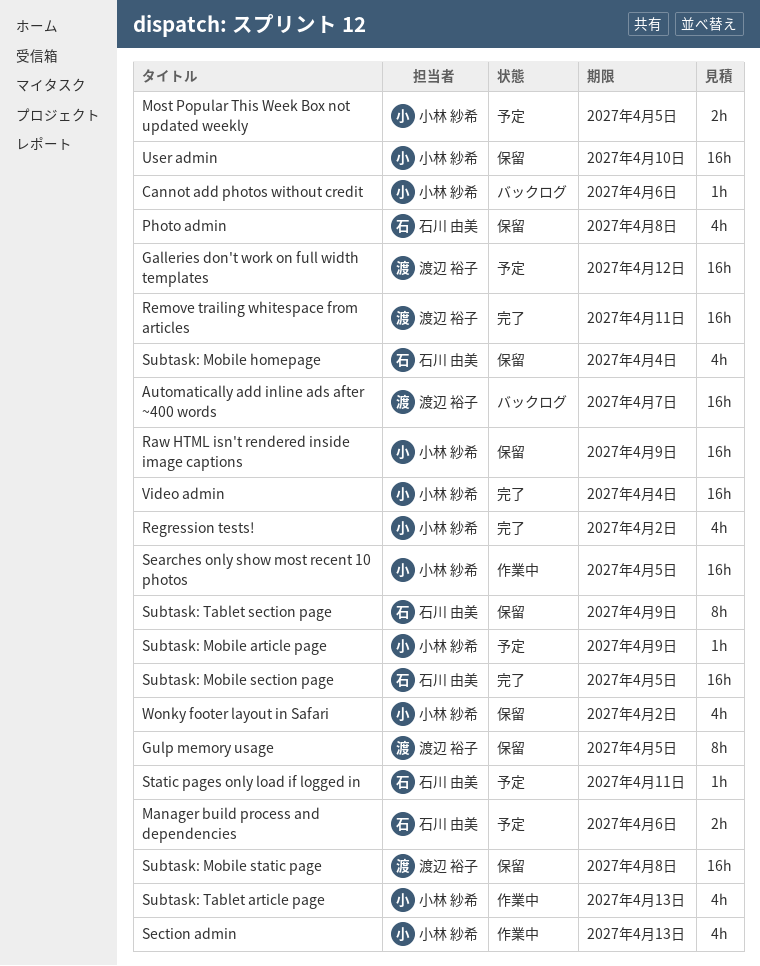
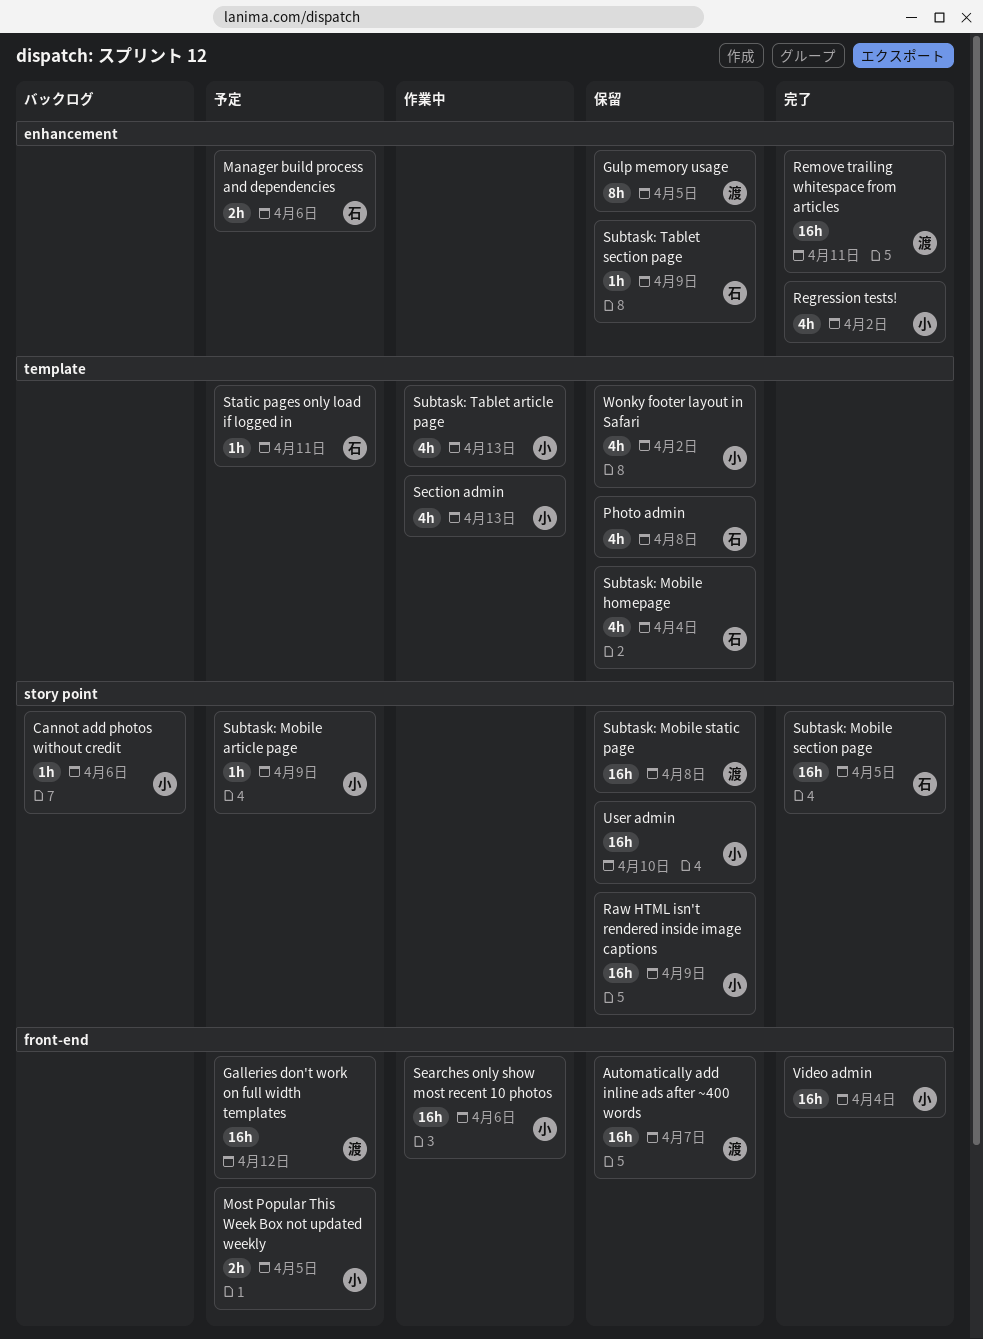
Automatically add inline ads after ~400 words, status: バックログ -> 保留
Searches only show most recent 10 photos, due: Apr 5 -> Apr 6
Subtask: Tablet section page, estimate: 8h -> 1h

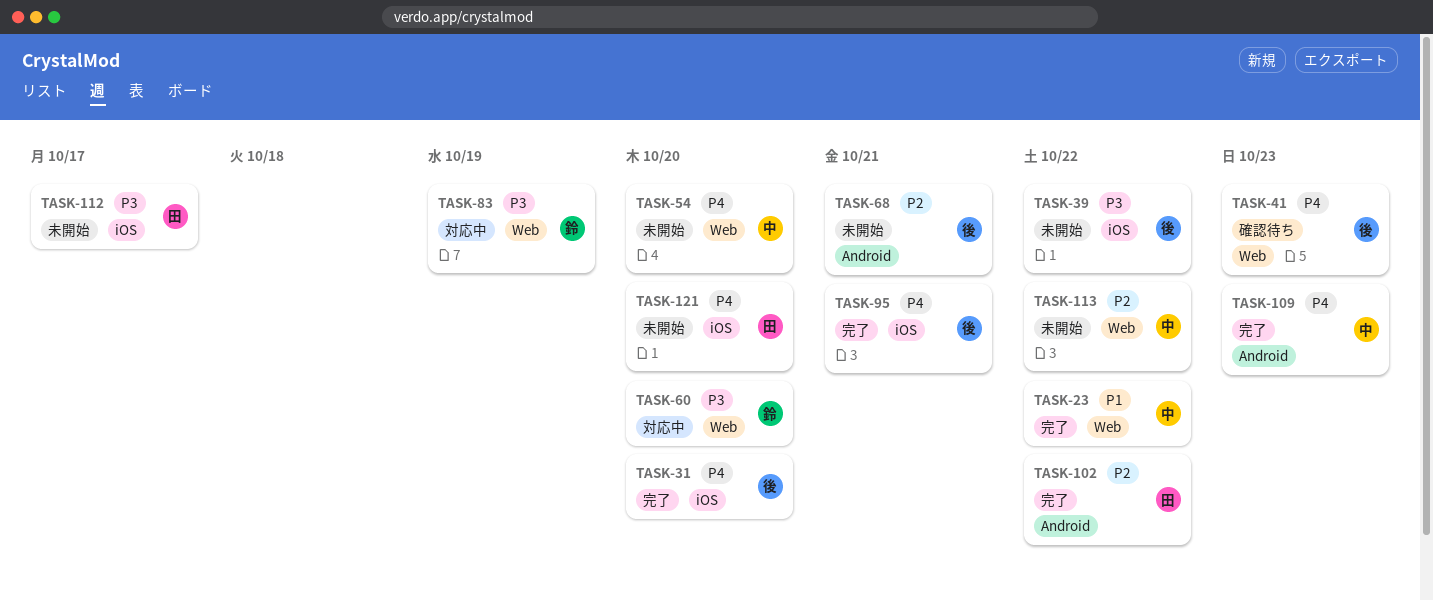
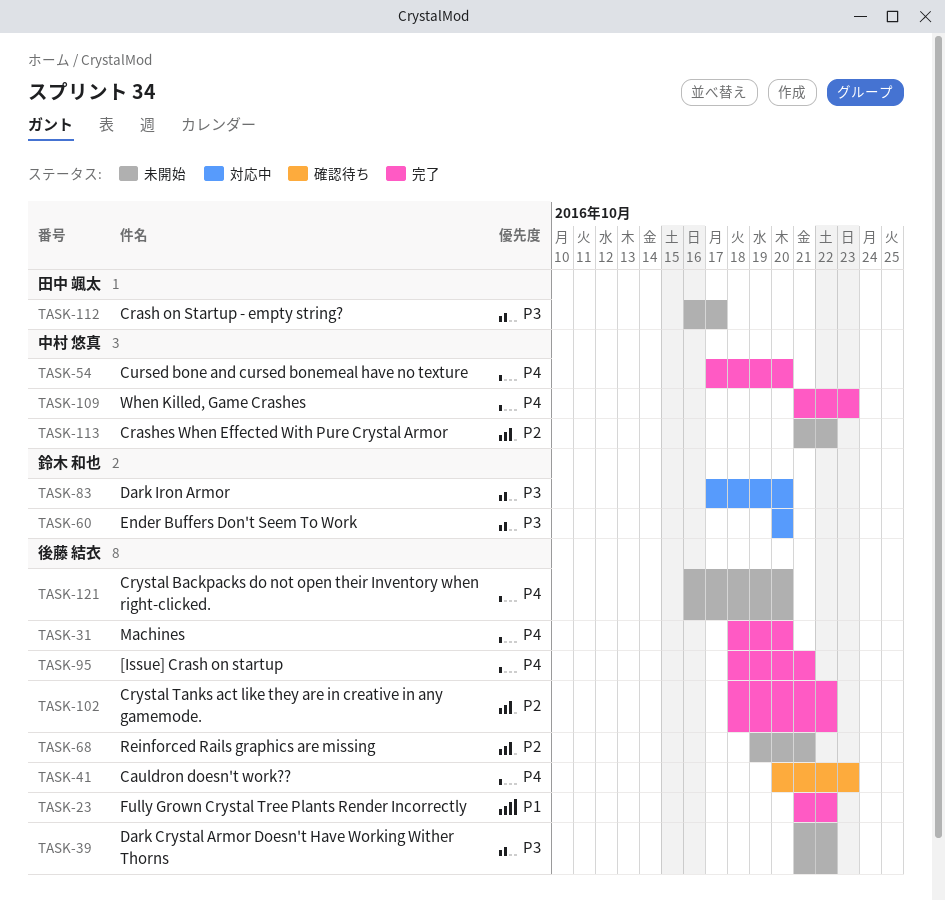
TASK-23, owner: 中村 悠真 -> 後藤 結衣
TASK-54, status: 未開始 -> 完了
TASK-83, due: Oct 19 -> Oct 20
TASK-102, owner: 田中 颯太 -> 後藤 結衣
TASK-121, owner: 田中 颯太 -> 後藤 結衣

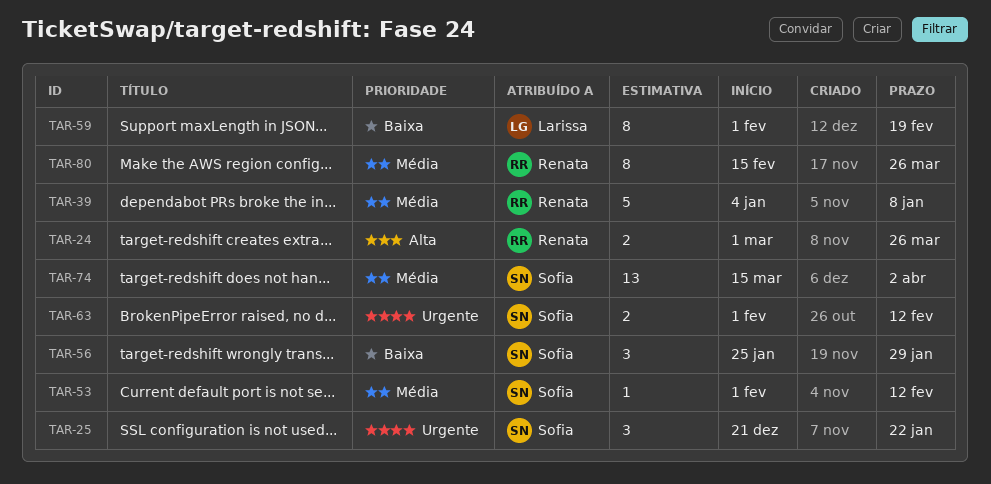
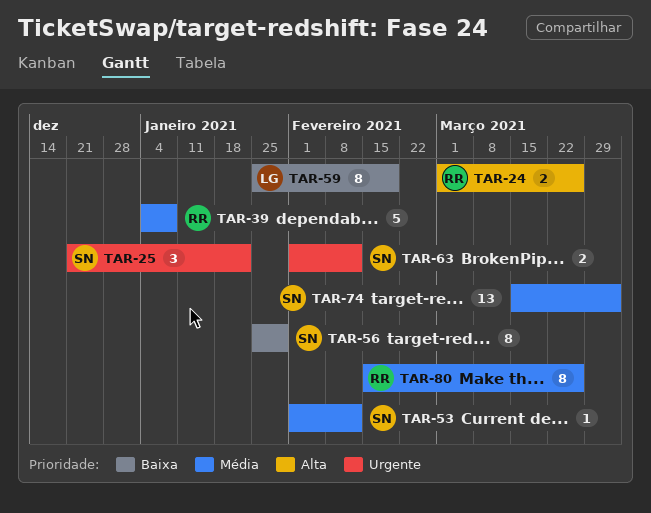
TAR-56, estimate: 3 -> 8
TAR-59, start: Feb 1 -> Jan 25

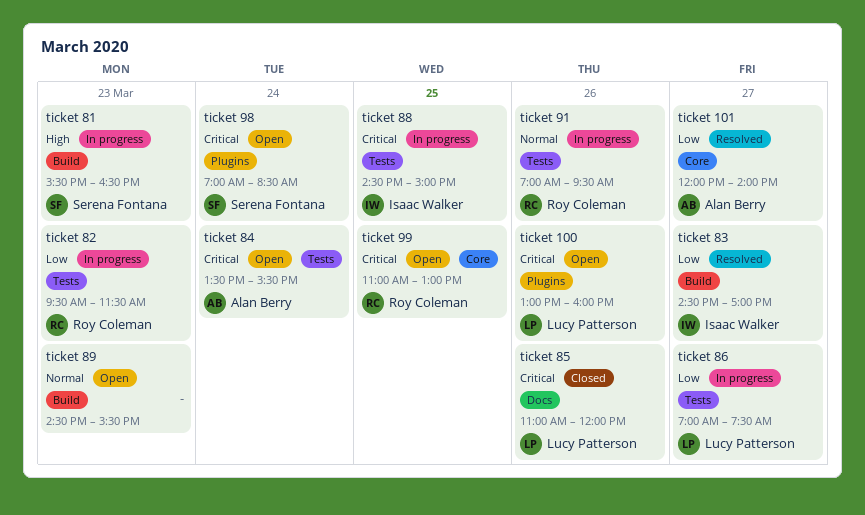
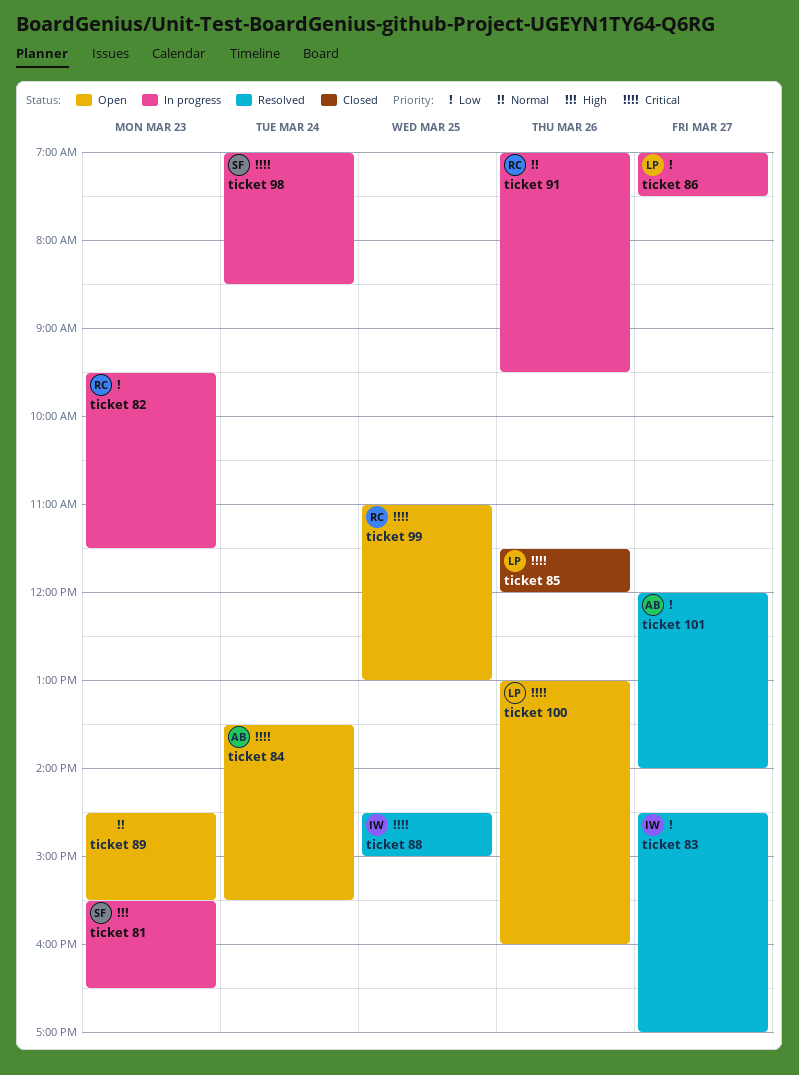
ticket 85, begins: 11:00 -> 11:30
ticket 88, status: In progress -> Resolved
ticket 98, status: Open -> In progress

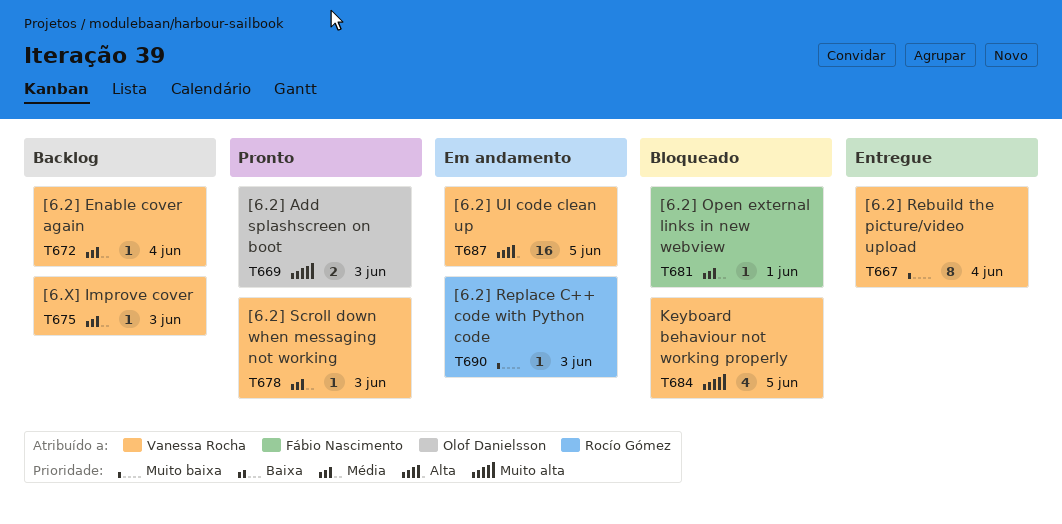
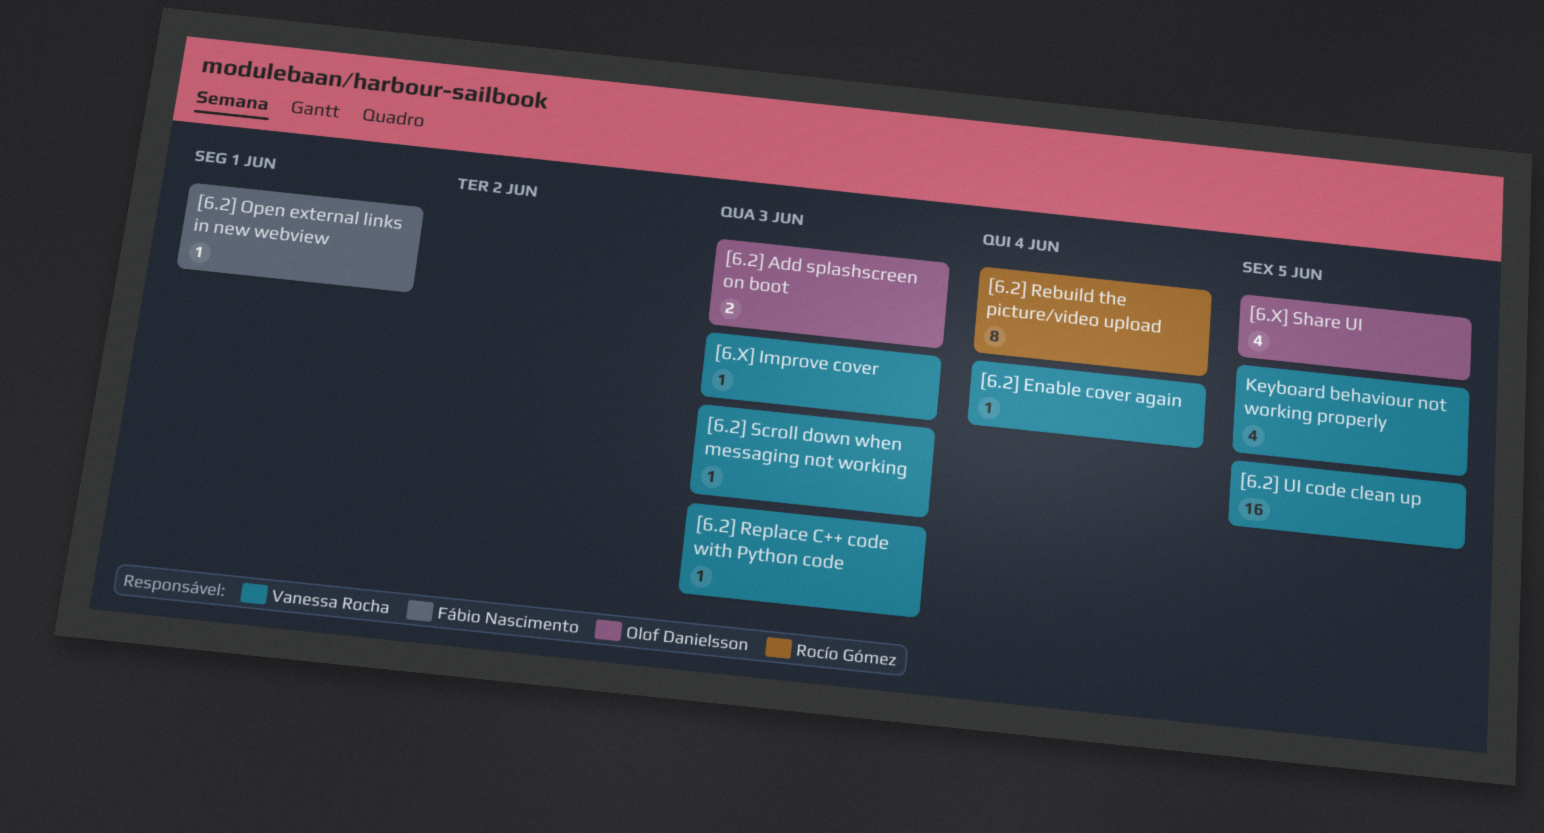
[6.2] Rebuild the picture/video upload, owner: Vanessa Rocha -> Rocío Gómez
[6.2] Replace C++ code with Python code, owner: Rocío Gómez -> Vanessa Rocha
[6.X] Share UI: none -> present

+ + + + +

Exercise objective
Transcribe all records verbatim and omit each image.

Problem solution
Automatically add inline ads after ~400 words, status: バックログ -> 保留
Searches only show most recent 10 photos, due: Apr 5 -> Apr 6
Subtask: Tablet section page, estimate: 8h -> 1h

TASK-23, owner: 中村 悠真 -> 後藤 結衣
TASK-54, status: 未開始 -> 完了
TASK-83, due: Oct 19 -> Oct 20
TASK-102, owner: 田中 颯太 -> 後藤 結衣
TASK-121, owner: 田中 颯太 -> 後藤 結衣

TAR-56, estimate: 3 -> 8
TAR-59, start: Feb 1 -> Jan 25

ticket 85, begins: 11:00 -> 11:30
ticket 88, status: In progress -> Resolved
ticket 98, status: Open -> In progress

[6.2] Rebuild the picture/video upload, owner: Vanessa Rocha -> Rocío Gómez
[6.2] Replace C++ code with Python code, owner: Rocío Gómez -> Vanessa Rocha
[6.X] Share UI: none -> present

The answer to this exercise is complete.